Some fans were quick to tell Doja Cat that she’d be nothing without them, which turned out not to be the flex they might’ve thought it was given ‘Paint The Town Red’’s huge success.

Doja Cat Is Letting Her Talent Speak For Itself

As a Doja Cat fan, naturally, I have many thoughts on all of this. I understand that fans can get a bit possessive over artists and music, especially after connecting so deeply with them through COVID lockdown after COVID lockdown. Let’s not forget: Doja Cat was a massive figure on TikTok in 2020 and 2021. The app was flooded with her content and songs, and many of us making viral dance moves to her sounds, so you can understand how some fans landed on the belief that they are the reason for Doja’s success. My take? That’s simply not true, and not a sentiment I can get behind. She’s an incredibly talented rapper and singer, a rare combo who very well would have found a path to fame any way she wanted to.

Too many women of colour in music, especially in rap, are expected to live up to their fan’s picture-perfect expectations. It’s a rather toxic way to view your favourite artists, though. After all, these artists are human beings with their own agency, and when they inevitably fall from the pedestal they were put on, the backlash is brutal.

For a while now (and certainly through the promotion of her new album) it’s seemed to me like Doja wanted to break out of the mold she was put into during those TikTok years. This is where I think the alter ego of ‘Scarlet’ came from. Her previous albums have been very pop-rap focused, but it’s been widely reported that the new album heavily showcases Doja’s rapping abilities. Doja shaved her hair and eyebrows, and started saying shocking things, and acting strangely on Instagram Lives.

In an interview with Harpers Bazaar published two weeks ago, Doja Cat explained that as she began moving away from the image the public had of her, she became exposed to the dark side of parasocial relationships. “If someone has never met me in real life, then, subconsciously, I’m not real to them,” Doja said, “they kind of take ownership of that person … and when that person changes drastically, there is a shock response that is almost uncontrollable”. 

There are a few fan theories as to why Doja’s shifted her image. A lot of people believed that the ‘erratic’ behaviour was so that she can get out of her label record deal, while others believed that she truly didn’t want to be famous anymore, and others even went so far as likening her behaviour to a Britney Spears-type ‘breakdown’ (such a gross thing to say but Iook, that’s another story for another day).

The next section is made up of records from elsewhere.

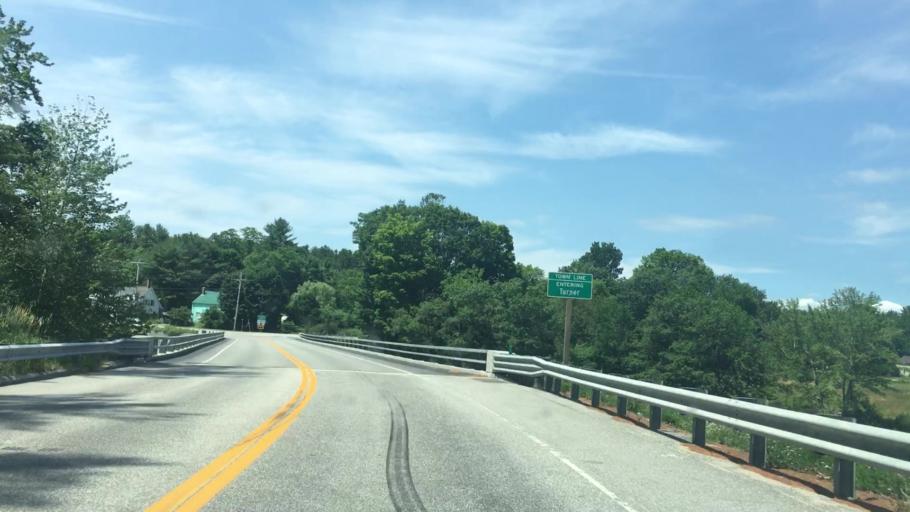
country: US
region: Maine
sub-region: Androscoggin County
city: Livermore
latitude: 44.3425
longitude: -70.1877
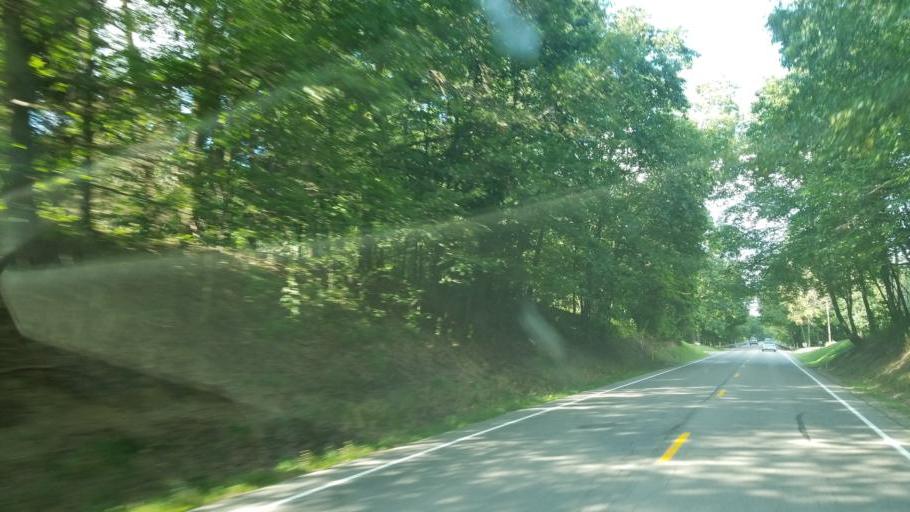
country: US
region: Pennsylvania
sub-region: Clarion County
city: Knox
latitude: 41.2189
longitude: -79.5345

One thing I’ve always appreciated about Doja Cat is that she’s always aware of the conversation that’s happening around her and doesn’t care what people think of her. She opens ‘Paint The Town Red’ rapping “Bitch I said what I said/I’d rather be famous instead“. Doja doesn’t give a fuck if people online are mad at her, they’re still going to make her famous just by talking about her. And those fans who so boldly put their stake in saying she wasn’t worth anything without them are left eating their words, just what Doja wants.

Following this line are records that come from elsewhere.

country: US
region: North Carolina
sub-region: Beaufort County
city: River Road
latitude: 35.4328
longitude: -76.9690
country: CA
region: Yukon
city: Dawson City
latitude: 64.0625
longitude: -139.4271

Doja Cat seems to capture something that a lot of artists struggle to in this streaming era: authenticity, skill, and an understanding of how the culture works. And she does all of that while still having fun. She might not care if her fans love her but she’s still out here making music for those who do (hi!).

In ‘Paint The Town Red’, Doja’s proving she was right all along. She doesn’t care if people are fans of her or not: the music speaks for itself. Amid all the noise, she’s dropped one of the biggest rap songs in streaming history with or without us, she’s got it sorted.